A Christmas lesson for all, from a dedicated former HHI fire chief | Opinion
Christmas lights that swirl around a Hilton Head Island fire station hold a special meaning for old-timers.
And, in a sad way, they help tell a story about the ills of human nature — and the will of an old fire chief to overcome that with joy.
The magical scene at Station No. 3 on William Hilton Parkway has become a Christmas attraction, with cars circling it and people leaving toys they hope will spread joy to others. It’s akin to the grand old light show on Dove Street, and another from the old days when the late Dorothy Young brought dreams to life in her yard on Gum Tree Road.
But the fire station display is a special reminder of Christmases past on Hilton Head when Dave MacLellan filled his yard at 3 Myrtle Lane with 101 characters he painted on plywood, cut out and pinned to the ground with golf club shafts. He would be thrilled with today’s fire station decorations.
“People still tell me, ‘Your dad was the one with the yard,’ ” said his daughter, Kathy MacLellan Perry, a third-grade teacher at Hilton Head Elementary School and wife of Mayor Alan Perry.
“I’m still hearing stories from people who were walking around in our yard” decades ago when she was a child, enamored with the lighted images of Snoopy, Bugs Bunny, the Road Runner, Kermit, Mickey Mouse, Minnie Mouse, and every year more puppies from the 101 Dalmatians.
MacLellan was Hilton Head’s first paid fire chief, in 1973, and chief of the Town of Hilton Head Island’s Fire and Rescue Division when it was formed by the merger of two departments in 1993.
He and his wife, JoAnne, moved to the island in 1968, with two little girls in tow, after JoAnne said to her husband on a family vacation, “I wish we could live here.”
When she said it twice, her husband listened. They put money down on a lot and soon moved.
He volunteered with the Sea Pines Forest Beach Fire Department, which had one pumper when he was named chief.
MacLellan was a force. He pushed for better training, better equipment, better laws, better pay, better building codes, better community involvement and public education on fire safety, better communications, and better fire insurance rates for residents.
He convinced locals that Hilton Head could have a 911 service, and it became the second or third community in the state to have it.

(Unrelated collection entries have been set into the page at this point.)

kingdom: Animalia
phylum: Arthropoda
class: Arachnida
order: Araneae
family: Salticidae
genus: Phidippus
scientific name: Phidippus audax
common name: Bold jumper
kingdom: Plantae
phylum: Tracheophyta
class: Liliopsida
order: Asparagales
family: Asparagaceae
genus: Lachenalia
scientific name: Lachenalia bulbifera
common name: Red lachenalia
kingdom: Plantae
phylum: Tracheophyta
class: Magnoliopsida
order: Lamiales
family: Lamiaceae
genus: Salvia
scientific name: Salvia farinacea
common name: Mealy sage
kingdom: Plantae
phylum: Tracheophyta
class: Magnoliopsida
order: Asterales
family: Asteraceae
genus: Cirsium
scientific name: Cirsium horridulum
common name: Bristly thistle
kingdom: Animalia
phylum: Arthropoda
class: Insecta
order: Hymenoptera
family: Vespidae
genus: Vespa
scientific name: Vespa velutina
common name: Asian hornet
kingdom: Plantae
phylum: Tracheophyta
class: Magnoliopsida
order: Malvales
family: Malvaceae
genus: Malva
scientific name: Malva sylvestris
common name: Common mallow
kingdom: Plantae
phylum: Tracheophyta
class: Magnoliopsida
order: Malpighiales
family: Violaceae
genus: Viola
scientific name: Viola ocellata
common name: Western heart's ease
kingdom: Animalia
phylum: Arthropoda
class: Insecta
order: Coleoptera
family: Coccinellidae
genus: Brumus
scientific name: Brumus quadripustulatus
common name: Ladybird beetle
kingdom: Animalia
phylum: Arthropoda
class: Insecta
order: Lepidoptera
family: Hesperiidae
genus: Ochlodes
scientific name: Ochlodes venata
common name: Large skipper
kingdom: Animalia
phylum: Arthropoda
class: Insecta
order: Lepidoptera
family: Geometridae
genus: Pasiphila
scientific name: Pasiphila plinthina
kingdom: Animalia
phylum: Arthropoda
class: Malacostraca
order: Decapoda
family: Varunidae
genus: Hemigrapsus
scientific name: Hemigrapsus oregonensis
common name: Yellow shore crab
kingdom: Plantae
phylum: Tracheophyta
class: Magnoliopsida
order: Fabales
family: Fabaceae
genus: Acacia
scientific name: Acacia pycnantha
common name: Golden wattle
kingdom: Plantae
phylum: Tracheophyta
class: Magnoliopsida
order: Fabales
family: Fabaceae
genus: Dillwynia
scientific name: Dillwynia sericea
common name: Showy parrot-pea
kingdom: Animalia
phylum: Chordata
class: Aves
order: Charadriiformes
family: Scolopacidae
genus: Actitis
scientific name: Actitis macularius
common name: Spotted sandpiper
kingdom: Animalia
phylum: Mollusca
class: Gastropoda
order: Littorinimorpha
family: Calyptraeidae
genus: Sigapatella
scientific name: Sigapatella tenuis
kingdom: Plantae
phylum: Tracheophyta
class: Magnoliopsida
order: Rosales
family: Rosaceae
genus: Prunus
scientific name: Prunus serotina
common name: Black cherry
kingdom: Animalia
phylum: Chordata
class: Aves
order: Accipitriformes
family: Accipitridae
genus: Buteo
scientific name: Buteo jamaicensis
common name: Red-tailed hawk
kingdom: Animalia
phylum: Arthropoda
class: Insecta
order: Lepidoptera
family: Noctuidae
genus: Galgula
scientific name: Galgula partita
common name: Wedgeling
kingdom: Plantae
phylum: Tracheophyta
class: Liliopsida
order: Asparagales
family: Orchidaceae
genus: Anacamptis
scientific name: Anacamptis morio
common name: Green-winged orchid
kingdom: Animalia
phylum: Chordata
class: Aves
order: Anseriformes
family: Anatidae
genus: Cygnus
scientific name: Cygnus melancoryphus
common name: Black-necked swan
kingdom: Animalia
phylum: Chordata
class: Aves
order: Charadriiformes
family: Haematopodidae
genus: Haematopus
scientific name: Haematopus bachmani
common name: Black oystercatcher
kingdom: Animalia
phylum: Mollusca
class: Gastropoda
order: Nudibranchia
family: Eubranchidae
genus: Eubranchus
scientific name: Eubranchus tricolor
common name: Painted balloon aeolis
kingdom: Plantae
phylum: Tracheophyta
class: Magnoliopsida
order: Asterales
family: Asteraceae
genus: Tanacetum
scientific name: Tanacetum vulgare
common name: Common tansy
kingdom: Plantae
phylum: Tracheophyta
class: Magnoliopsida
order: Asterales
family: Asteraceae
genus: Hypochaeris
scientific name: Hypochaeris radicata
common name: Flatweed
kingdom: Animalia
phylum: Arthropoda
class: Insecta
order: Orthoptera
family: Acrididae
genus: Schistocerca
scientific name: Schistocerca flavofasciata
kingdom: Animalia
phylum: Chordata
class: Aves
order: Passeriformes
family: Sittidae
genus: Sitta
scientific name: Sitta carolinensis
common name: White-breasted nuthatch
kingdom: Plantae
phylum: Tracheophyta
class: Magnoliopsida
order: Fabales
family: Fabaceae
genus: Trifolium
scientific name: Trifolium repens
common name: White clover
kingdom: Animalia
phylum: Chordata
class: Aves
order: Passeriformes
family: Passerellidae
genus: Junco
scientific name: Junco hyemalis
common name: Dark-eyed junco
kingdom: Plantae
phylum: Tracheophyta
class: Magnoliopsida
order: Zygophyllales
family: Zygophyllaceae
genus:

MacLellan chaired the state fire commission for four years, and was inducted into the state firefighters hall of fame.
Childhood was not a breeze for MacLellan in Cleveland, Ohio. He said he left high school early to help support his family. But as an adult, he spread glee, playing Santa Claus around town, and the fire department hosted an annual 10-cent Carnival for island children.
He ran the junior golf program, making clubs for kids who couldn’t afford them, and was an announcer at the 18th green for 18 years during the Heritage pro golf tournament in Sea Pines.
But at heart, MacLellan was an artist. He kept a drawing board in the dining room, and he was encouraged by islander Coby Whitmore, a national hall of fame illustrator who became a close friend.
MacLellan retired in 1996 and soon he and JoAnne took to the road as RVers. For 10 years they crisscrossed the country with no agenda except to see daughter Debra, an environmental toxicologist in Seattle, and Kathy back east.
The Christmas characters went to Kathy’s house in Snellville, Georgia, where she put them in the yard to the delight of neighbors. Until deep in one night when two boys destroyed all the smiling characters with hockey sticks.
The lights went dark. But not for MacLellan. He does chalk art now in Casa Grande, Ariz. where he and JoAnne finally put down anchor. And at 83, he somehow bends those old knees to draw a 45-foot Christmas tree with hundreds of colored lights brightening the roadway at a big intersection.
The chief taught us that you can put out a fire, but you can’t snuff out the spirit of Christmas.